Every line of the material is to be set down exactly as written.

START RECORDS TO USE

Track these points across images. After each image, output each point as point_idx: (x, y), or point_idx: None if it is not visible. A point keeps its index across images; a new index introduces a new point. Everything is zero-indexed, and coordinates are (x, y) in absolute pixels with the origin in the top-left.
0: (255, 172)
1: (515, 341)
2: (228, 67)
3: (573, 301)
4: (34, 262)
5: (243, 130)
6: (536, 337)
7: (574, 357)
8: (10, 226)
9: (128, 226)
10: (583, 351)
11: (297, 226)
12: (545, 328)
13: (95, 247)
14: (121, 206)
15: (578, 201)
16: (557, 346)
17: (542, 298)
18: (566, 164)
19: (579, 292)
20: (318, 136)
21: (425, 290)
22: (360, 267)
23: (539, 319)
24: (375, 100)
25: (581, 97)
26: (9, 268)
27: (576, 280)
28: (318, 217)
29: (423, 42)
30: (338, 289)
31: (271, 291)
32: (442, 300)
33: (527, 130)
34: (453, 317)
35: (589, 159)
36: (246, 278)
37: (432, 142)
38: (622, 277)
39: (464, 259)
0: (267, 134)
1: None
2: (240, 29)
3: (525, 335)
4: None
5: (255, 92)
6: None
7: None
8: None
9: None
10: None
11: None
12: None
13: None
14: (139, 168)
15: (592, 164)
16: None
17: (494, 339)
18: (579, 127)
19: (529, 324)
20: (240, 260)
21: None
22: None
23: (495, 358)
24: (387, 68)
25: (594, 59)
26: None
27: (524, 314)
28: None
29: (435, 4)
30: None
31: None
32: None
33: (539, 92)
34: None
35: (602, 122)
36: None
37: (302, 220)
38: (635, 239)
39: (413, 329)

END RECORDS TO USE

ANSWER SPACE >>
Track these points across images. After each image, output each point as point_idx: (x, y), or point_idx: None if it is not visible. A point keeps its index across images; a new index introduces a new point. Everything is zero-indexed, and coordinates are (x, y) in absolute pixels with the origin in the top-left.
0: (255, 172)
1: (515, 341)
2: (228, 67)
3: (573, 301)
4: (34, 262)
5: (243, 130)
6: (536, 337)
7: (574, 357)
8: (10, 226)
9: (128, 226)
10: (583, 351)
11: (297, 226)
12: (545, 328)
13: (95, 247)
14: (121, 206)
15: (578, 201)
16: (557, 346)
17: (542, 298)
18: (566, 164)
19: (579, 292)
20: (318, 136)
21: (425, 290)
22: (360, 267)
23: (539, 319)
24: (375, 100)
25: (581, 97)
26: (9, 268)
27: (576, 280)
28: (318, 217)
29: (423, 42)
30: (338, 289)
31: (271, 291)
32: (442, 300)
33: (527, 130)
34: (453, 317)
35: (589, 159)
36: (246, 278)
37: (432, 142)
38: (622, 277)
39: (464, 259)
0: (267, 134)
1: None
2: (240, 29)
3: (525, 335)
4: None
5: (255, 92)
6: None
7: None
8: None
9: None
10: None
11: None
12: None
13: None
14: (139, 168)
15: (592, 164)
16: None
17: (494, 339)
18: (579, 127)
19: (529, 324)
20: (240, 260)
21: None
22: None
23: (495, 358)
24: (387, 68)
25: (594, 59)
26: None
27: (524, 314)
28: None
29: (435, 4)
30: None
31: None
32: None
33: (539, 92)
34: None
35: (602, 122)
36: None
37: (302, 220)
38: (635, 239)
39: (413, 329)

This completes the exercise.